◆ Items from a data source:
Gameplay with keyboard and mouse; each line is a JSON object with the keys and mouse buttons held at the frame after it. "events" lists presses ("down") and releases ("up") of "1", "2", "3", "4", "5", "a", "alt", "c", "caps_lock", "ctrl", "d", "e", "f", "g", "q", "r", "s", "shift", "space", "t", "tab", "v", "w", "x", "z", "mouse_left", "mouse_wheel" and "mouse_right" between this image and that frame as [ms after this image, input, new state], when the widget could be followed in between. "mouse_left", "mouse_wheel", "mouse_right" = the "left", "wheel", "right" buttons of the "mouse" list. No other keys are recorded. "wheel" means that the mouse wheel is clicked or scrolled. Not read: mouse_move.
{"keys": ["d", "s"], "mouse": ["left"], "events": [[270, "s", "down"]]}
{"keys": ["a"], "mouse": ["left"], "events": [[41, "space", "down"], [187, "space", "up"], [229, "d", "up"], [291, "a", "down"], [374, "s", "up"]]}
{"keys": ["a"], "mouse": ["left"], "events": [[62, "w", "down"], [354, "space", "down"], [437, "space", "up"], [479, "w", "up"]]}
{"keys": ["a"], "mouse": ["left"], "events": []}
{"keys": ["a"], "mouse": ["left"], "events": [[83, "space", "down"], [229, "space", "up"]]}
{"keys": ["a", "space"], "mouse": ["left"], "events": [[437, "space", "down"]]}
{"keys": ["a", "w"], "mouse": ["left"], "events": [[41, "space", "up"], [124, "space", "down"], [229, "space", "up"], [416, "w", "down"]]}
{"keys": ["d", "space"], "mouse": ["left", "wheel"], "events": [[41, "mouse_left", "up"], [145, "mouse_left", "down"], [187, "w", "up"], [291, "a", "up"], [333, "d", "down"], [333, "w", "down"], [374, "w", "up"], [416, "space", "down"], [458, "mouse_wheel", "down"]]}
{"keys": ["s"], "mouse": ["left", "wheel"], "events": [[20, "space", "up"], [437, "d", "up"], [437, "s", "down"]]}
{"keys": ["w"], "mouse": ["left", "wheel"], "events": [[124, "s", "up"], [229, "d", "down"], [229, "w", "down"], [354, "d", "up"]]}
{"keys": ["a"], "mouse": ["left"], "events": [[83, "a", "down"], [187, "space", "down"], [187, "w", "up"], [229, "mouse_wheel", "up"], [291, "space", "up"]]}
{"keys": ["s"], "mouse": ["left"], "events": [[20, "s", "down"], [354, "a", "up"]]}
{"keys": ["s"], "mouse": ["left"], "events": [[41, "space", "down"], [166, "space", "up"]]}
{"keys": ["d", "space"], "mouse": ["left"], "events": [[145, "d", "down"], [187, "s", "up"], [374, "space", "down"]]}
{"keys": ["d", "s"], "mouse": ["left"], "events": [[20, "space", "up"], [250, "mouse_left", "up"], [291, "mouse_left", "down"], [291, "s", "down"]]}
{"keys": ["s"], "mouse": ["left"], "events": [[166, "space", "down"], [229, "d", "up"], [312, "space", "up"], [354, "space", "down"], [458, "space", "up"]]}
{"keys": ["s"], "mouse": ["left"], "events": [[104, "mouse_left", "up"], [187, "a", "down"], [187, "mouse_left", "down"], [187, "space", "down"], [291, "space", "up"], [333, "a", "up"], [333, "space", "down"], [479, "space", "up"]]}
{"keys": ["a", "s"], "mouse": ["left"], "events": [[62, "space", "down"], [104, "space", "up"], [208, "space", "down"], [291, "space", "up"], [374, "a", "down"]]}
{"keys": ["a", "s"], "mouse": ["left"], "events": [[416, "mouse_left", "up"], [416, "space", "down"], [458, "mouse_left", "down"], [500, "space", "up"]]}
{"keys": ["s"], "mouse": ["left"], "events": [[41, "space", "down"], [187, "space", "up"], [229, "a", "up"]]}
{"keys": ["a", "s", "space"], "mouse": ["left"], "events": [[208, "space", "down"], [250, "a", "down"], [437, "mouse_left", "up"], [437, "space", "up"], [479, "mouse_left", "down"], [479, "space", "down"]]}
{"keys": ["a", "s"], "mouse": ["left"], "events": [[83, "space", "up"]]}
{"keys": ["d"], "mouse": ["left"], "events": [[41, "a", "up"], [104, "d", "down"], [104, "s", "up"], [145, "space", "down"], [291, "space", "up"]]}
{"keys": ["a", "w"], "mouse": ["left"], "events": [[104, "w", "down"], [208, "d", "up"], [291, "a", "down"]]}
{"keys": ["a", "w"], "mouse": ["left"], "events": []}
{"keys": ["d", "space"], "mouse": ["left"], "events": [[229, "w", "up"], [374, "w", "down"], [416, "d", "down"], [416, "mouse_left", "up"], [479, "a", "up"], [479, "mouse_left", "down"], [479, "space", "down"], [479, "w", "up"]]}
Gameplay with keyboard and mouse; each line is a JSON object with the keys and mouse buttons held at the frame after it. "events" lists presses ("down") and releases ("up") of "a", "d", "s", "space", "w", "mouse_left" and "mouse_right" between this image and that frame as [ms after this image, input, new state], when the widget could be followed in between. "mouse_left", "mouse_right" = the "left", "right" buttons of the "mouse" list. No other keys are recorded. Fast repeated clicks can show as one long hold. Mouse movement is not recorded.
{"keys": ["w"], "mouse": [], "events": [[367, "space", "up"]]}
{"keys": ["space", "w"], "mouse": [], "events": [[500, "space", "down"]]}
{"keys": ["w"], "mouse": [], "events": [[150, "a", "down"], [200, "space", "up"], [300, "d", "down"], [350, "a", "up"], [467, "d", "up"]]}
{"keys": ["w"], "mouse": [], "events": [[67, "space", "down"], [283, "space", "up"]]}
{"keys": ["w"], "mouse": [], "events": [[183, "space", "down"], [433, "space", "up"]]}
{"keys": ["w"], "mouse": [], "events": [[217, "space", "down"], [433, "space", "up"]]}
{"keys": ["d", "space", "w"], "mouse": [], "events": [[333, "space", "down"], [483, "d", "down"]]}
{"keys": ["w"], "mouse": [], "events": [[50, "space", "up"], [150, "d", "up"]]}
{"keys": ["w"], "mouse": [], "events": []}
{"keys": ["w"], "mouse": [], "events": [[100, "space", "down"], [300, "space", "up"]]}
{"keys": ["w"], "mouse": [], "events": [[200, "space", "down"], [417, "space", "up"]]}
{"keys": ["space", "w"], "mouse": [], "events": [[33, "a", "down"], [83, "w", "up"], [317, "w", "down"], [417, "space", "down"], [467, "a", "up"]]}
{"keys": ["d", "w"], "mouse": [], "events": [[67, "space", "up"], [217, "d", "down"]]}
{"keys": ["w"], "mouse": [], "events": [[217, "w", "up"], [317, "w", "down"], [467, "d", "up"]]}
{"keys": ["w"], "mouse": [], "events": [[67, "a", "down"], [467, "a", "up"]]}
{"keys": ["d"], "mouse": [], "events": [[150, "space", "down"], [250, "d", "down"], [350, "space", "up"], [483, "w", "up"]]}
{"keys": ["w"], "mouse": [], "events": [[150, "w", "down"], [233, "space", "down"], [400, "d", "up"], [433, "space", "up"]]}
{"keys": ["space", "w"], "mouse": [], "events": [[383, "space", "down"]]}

◆ What the task requires: From the first line to the last, transcribe the records exactly.

◆ Answer to this exercise:
Gameplay with keyboard and mouse; each line is a JSON object with the keys and mouse buttons held at the frame after it. "events" lists presses ("down") and releases ("up") of "1", "2", "3", "4", "5", "a", "alt", "c", "caps_lock", "ctrl", "d", "e", "f", "g", "q", "r", "s", "shift", "space", "t", "tab", "v", "w", "x", "z", "mouse_left", "mouse_wheel" and "mouse_right" between this image and that frame as [ms after this image, input, new state], when the widget could be followed in between. "mouse_left", "mouse_wheel", "mouse_right" = the "left", "wheel", "right" buttons of the "mouse" list. No other keys are recorded. "wheel" means that the mouse wheel is clicked or scrolled. Not read: mouse_move.
{"keys": ["d", "s"], "mouse": ["left"], "events": [[270, "s", "down"]]}
{"keys": ["a"], "mouse": ["left"], "events": [[41, "space", "down"], [187, "space", "up"], [229, "d", "up"], [291, "a", "down"], [374, "s", "up"]]}
{"keys": ["a"], "mouse": ["left"], "events": [[62, "w", "down"], [354, "space", "down"], [437, "space", "up"], [479, "w", "up"]]}
{"keys": ["a"], "mouse": ["left"], "events": []}
{"keys": ["a"], "mouse": ["left"], "events": [[83, "space", "down"], [229, "space", "up"]]}
{"keys": ["a", "space"], "mouse": ["left"], "events": [[437, "space", "down"]]}
{"keys": ["a", "w"], "mouse": ["left"], "events": [[41, "space", "up"], [124, "space", "down"], [229, "space", "up"], [416, "w", "down"]]}
{"keys": ["d", "space"], "mouse": ["left", "wheel"], "events": [[41, "mouse_left", "up"], [145, "mouse_left", "down"], [187, "w", "up"], [291, "a", "up"], [333, "d", "down"], [333, "w", "down"], [374, "w", "up"], [416, "space", "down"], [458, "mouse_wheel", "down"]]}
{"keys": ["s"], "mouse": ["left", "wheel"], "events": [[20, "space", "up"], [437, "d", "up"], [437, "s", "down"]]}
{"keys": ["w"], "mouse": ["left", "wheel"], "events": [[124, "s", "up"], [229, "d", "down"], [229, "w", "down"], [354, "d", "up"]]}
{"keys": ["a"], "mouse": ["left"], "events": [[83, "a", "down"], [187, "space", "down"], [187, "w", "up"], [229, "mouse_wheel", "up"], [291, "space", "up"]]}
{"keys": ["s"], "mouse": ["left"], "events": [[20, "s", "down"], [354, "a", "up"]]}
{"keys": ["s"], "mouse": ["left"], "events": [[41, "space", "down"], [166, "space", "up"]]}
{"keys": ["d", "space"], "mouse": ["left"], "events": [[145, "d", "down"], [187, "s", "up"], [374, "space", "down"]]}
{"keys": ["d", "s"], "mouse": ["left"], "events": [[20, "space", "up"], [250, "mouse_left", "up"], [291, "mouse_left", "down"], [291, "s", "down"]]}
{"keys": ["s"], "mouse": ["left"], "events": [[166, "space", "down"], [229, "d", "up"], [312, "space", "up"], [354, "space", "down"], [458, "space", "up"]]}
{"keys": ["s"], "mouse": ["left"], "events": [[104, "mouse_left", "up"], [187, "a", "down"], [187, "mouse_left", "down"], [187, "space", "down"], [291, "space", "up"], [333, "a", "up"], [333, "space", "down"], [479, "space", "up"]]}
{"keys": ["a", "s"], "mouse": ["left"], "events": [[62, "space", "down"], [104, "space", "up"], [208, "space", "down"], [291, "space", "up"], [374, "a", "down"]]}
{"keys": ["a", "s"], "mouse": ["left"], "events": [[416, "mouse_left", "up"], [416, "space", "down"], [458, "mouse_left", "down"], [500, "space", "up"]]}
{"keys": ["s"], "mouse": ["left"], "events": [[41, "space", "down"], [187, "space", "up"], [229, "a", "up"]]}
{"keys": ["a", "s", "space"], "mouse": ["left"], "events": [[208, "space", "down"], [250, "a", "down"], [437, "mouse_left", "up"], [437, "space", "up"], [479, "mouse_left", "down"], [479, "space", "down"]]}
{"keys": ["a", "s"], "mouse": ["left"], "events": [[83, "space", "up"]]}
{"keys": ["d"], "mouse": ["left"], "events": [[41, "a", "up"], [104, "d", "down"], [104, "s", "up"], [145, "space", "down"], [291, "space", "up"]]}
{"keys": ["a", "w"], "mouse": ["left"], "events": [[104, "w", "down"], [208, "d", "up"], [291, "a", "down"]]}
{"keys": ["a", "w"], "mouse": ["left"], "events": []}
{"keys": ["d", "space"], "mouse": ["left"], "events": [[229, "w", "up"], [374, "w", "down"], [416, "d", "down"], [416, "mouse_left", "up"], [479, "a", "up"], [479, "mouse_left", "down"], [479, "space", "down"], [479, "w", "up"]]}
Gameplay with keyboard and mouse; each line is a JSON object with the keys and mouse buttons held at the frame after it. "events" lists presses ("down") and releases ("up") of "a", "d", "s", "space", "w", "mouse_left" and "mouse_right" between this image and that frame as [ms after this image, input, new state], when the widget could be followed in between. "mouse_left", "mouse_right" = the "left", "right" buttons of the "mouse" list. No other keys are recorded. Fast repeated clicks can show as one long hold. Mouse movement is not recorded.
{"keys": ["w"], "mouse": [], "events": [[367, "space", "up"]]}
{"keys": ["space", "w"], "mouse": [], "events": [[500, "space", "down"]]}
{"keys": ["w"], "mouse": [], "events": [[150, "a", "down"], [200, "space", "up"], [300, "d", "down"], [350, "a", "up"], [467, "d", "up"]]}
{"keys": ["w"], "mouse": [], "events": [[67, "space", "down"], [283, "space", "up"]]}
{"keys": ["w"], "mouse": [], "events": [[183, "space", "down"], [433, "space", "up"]]}
{"keys": ["w"], "mouse": [], "events": [[217, "space", "down"], [433, "space", "up"]]}
{"keys": ["d", "space", "w"], "mouse": [], "events": [[333, "space", "down"], [483, "d", "down"]]}
{"keys": ["w"], "mouse": [], "events": [[50, "space", "up"], [150, "d", "up"]]}
{"keys": ["w"], "mouse": [], "events": []}
{"keys": ["w"], "mouse": [], "events": [[100, "space", "down"], [300, "space", "up"]]}
{"keys": ["w"], "mouse": [], "events": [[200, "space", "down"], [417, "space", "up"]]}
{"keys": ["space", "w"], "mouse": [], "events": [[33, "a", "down"], [83, "w", "up"], [317, "w", "down"], [417, "space", "down"], [467, "a", "up"]]}
{"keys": ["d", "w"], "mouse": [], "events": [[67, "space", "up"], [217, "d", "down"]]}
{"keys": ["w"], "mouse": [], "events": [[217, "w", "up"], [317, "w", "down"], [467, "d", "up"]]}
{"keys": ["w"], "mouse": [], "events": [[67, "a", "down"], [467, "a", "up"]]}
{"keys": ["d"], "mouse": [], "events": [[150, "space", "down"], [250, "d", "down"], [350, "space", "up"], [483, "w", "up"]]}
{"keys": ["w"], "mouse": [], "events": [[150, "w", "down"], [233, "space", "down"], [400, "d", "up"], [433, "space", "up"]]}
{"keys": ["space", "w"], "mouse": [], "events": [[383, "space", "down"]]}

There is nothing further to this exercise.